Instructions to follow: Give back the whole listing exactly, line by line.

Records for the task:
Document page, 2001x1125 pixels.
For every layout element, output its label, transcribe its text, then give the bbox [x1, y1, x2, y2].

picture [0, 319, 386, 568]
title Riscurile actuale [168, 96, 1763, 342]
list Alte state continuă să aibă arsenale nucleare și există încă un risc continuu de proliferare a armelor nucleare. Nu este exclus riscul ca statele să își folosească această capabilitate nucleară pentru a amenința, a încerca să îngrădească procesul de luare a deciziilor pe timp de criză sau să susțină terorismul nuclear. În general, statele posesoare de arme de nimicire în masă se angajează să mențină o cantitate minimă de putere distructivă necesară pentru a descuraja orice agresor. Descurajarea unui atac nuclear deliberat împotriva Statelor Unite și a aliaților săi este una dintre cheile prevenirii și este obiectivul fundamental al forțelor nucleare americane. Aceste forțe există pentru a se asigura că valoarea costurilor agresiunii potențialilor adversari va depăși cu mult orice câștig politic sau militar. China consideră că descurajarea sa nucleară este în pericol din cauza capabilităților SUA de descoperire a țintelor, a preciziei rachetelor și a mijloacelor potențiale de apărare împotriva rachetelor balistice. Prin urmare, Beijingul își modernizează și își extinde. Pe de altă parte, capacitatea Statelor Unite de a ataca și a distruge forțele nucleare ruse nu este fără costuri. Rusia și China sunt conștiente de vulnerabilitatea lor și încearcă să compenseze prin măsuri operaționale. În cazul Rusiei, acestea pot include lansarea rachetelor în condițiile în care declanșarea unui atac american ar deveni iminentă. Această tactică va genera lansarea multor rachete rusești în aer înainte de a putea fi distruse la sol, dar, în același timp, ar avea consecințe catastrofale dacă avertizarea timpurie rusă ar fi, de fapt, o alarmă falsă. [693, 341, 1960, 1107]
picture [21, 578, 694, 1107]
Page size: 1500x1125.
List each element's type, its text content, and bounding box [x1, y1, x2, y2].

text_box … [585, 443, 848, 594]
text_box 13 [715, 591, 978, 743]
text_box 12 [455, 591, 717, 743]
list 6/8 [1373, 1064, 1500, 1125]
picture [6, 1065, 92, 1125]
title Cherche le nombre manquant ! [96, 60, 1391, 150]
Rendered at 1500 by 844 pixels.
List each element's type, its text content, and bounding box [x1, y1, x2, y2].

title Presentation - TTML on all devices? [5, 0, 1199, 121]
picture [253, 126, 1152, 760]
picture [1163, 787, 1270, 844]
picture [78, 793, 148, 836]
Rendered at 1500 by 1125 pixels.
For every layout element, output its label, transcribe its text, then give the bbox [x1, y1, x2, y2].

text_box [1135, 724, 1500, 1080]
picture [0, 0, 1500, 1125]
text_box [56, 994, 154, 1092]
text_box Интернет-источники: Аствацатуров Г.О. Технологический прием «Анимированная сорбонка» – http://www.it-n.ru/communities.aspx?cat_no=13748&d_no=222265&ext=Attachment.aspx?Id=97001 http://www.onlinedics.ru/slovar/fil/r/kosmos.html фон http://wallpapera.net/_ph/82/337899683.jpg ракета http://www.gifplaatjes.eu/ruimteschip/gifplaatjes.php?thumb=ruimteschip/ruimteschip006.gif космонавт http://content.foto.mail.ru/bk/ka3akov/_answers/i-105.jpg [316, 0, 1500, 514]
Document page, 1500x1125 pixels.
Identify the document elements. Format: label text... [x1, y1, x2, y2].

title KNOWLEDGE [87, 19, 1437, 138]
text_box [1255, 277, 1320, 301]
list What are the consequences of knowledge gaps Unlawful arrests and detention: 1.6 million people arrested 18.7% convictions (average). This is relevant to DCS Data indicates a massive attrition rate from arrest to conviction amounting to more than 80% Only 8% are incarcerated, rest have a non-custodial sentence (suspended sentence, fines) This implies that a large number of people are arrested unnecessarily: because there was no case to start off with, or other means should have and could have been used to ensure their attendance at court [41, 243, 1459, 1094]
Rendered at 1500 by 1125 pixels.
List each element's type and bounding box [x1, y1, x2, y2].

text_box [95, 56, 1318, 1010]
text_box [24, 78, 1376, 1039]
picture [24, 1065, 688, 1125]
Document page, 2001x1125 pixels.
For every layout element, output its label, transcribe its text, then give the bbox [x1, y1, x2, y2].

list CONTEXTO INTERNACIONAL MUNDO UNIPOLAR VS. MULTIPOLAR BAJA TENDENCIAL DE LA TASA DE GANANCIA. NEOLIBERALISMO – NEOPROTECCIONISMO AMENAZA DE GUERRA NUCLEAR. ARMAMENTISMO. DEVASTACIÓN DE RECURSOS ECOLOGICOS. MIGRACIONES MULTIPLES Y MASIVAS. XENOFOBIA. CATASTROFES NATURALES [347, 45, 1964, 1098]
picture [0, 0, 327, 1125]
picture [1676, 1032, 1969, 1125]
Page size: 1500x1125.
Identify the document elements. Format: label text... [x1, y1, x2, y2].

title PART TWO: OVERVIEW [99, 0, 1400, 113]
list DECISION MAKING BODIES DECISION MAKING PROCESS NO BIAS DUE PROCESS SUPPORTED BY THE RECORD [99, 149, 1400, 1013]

Reply:
Document page, 2001x1125 pixels.
For every layout element, output its label, transcribe its text, then give the bbox [x1, y1, x2, y2].

picture [0, 319, 386, 568]
title Riscurile actuale [168, 96, 1763, 342]
list Alte state continuă să aibă arsenale nucleare și există încă un risc continuu de proliferare a armelor nucleare. Nu este exclus riscul ca statele să își folosească această capabilitate nucleară pentru a amenința, a încerca să îngrădească procesul de luare a deciziilor pe timp de criză sau să susțină terorismul nuclear. În general, statele posesoare de arme de nimicire în masă se angajează să mențină o cantitate minimă de putere distructivă necesară pentru a descuraja orice agresor. Descurajarea unui atac nuclear deliberat împotriva Statelor Unite și a aliaților săi este una dintre cheile prevenirii și este obiectivul fundamental al forțelor nucleare americane. Aceste forțe există pentru a se asigura că valoarea costurilor agresiunii potențialilor adversari va depăși cu mult orice câștig politic sau militar. China consideră că descurajarea sa nucleară este în pericol din cauza capabilităților SUA de descoperire a țintelor, a preciziei rachetelor și a mijloacelor potențiale de apărare împotriva rachetelor balistice. Prin urmare, Beijingul își modernizează și își extinde. Pe de altă parte, capacitatea Statelor Unite de a ataca și a distruge forțele nucleare ruse nu este fără costuri. Rusia și China sunt conștiente de vulnerabilitatea lor și încearcă să compenseze prin măsuri operaționale. În cazul Rusiei, acestea pot include lansarea rachetelor în condițiile în care declanșarea unui atac american ar deveni iminentă. Această tactică va genera lansarea multor rachete rusești în aer înainte de a putea fi distruse la sol, dar, în același timp, ar avea consecințe catastrofale dacă avertizarea timpurie rusă ar fi, de fapt, o alarmă falsă. [693, 341, 1960, 1107]
picture [21, 578, 694, 1107]
Page size: 1500x1125.
List each element's type, its text content, and bounding box [x1, y1, x2, y2].

text_box … [585, 443, 848, 594]
text_box 13 [715, 591, 978, 743]
text_box 12 [455, 591, 717, 743]
list 6/8 [1373, 1064, 1500, 1125]
picture [6, 1065, 92, 1125]
title Cherche le nombre manquant ! [96, 60, 1391, 150]
Rendered at 1500 by 844 pixels.
List each element's type, its text content, and bounding box [x1, y1, x2, y2].

title Presentation - TTML on all devices? [5, 0, 1199, 121]
picture [253, 126, 1152, 760]
picture [1163, 787, 1270, 844]
picture [78, 793, 148, 836]
Rendered at 1500 by 1125 pixels.
For every layout element, output its label, transcribe its text, then give the bbox [x1, y1, x2, y2].

text_box [1135, 724, 1500, 1080]
picture [0, 0, 1500, 1125]
text_box [56, 994, 154, 1092]
text_box Интернет-источники: Аствацатуров Г.О. Технологический прием «Анимированная сорбонка» – http://www.it-n.ru/communities.aspx?cat_no=13748&d_no=222265&ext=Attachment.aspx?Id=97001 http://www.onlinedics.ru/slovar/fil/r/kosmos.html фон http://wallpapera.net/_ph/82/337899683.jpg ракета http://www.gifplaatjes.eu/ruimteschip/gifplaatjes.php?thumb=ruimteschip/ruimteschip006.gif космонавт http://content.foto.mail.ru/bk/ka3akov/_answers/i-105.jpg [316, 0, 1500, 514]
Document page, 1500x1125 pixels.
Identify the document elements. Format: label text... [x1, y1, x2, y2].

title KNOWLEDGE [87, 19, 1437, 138]
text_box [1255, 277, 1320, 301]
list What are the consequences of knowledge gaps Unlawful arrests and detention: 1.6 million people arrested 18.7% convictions (average). This is relevant to DCS Data indicates a massive attrition rate from arrest to conviction amounting to more than 80% Only 8% are incarcerated, rest have a non-custodial sentence (suspended sentence, fines) This implies that a large number of people are arrested unnecessarily: because there was no case to start off with, or other means should have and could have been used to ensure their attendance at court [41, 243, 1459, 1094]
Rendered at 1500 by 1125 pixels.
List each element's type and bounding box [x1, y1, x2, y2].

text_box [95, 56, 1318, 1010]
text_box [24, 78, 1376, 1039]
picture [24, 1065, 688, 1125]
Document page, 2001x1125 pixels.
For every layout element, output its label, transcribe its text, then give the bbox [x1, y1, x2, y2].

list CONTEXTO INTERNACIONAL MUNDO UNIPOLAR VS. MULTIPOLAR BAJA TENDENCIAL DE LA TASA DE GANANCIA. NEOLIBERALISMO – NEOPROTECCIONISMO AMENAZA DE GUERRA NUCLEAR. ARMAMENTISMO. DEVASTACIÓN DE RECURSOS ECOLOGICOS. MIGRACIONES MULTIPLES Y MASIVAS. XENOFOBIA. CATASTROFES NATURALES [347, 45, 1964, 1098]
picture [0, 0, 327, 1125]
picture [1676, 1032, 1969, 1125]
Page size: 1500x1125.
Identify the document elements. Format: label text... [x1, y1, x2, y2].

title PART TWO: OVERVIEW [99, 0, 1400, 113]
list DECISION MAKING BODIES DECISION MAKING PROCESS NO BIAS DUE PROCESS SUPPORTED BY THE RECORD [99, 149, 1400, 1013]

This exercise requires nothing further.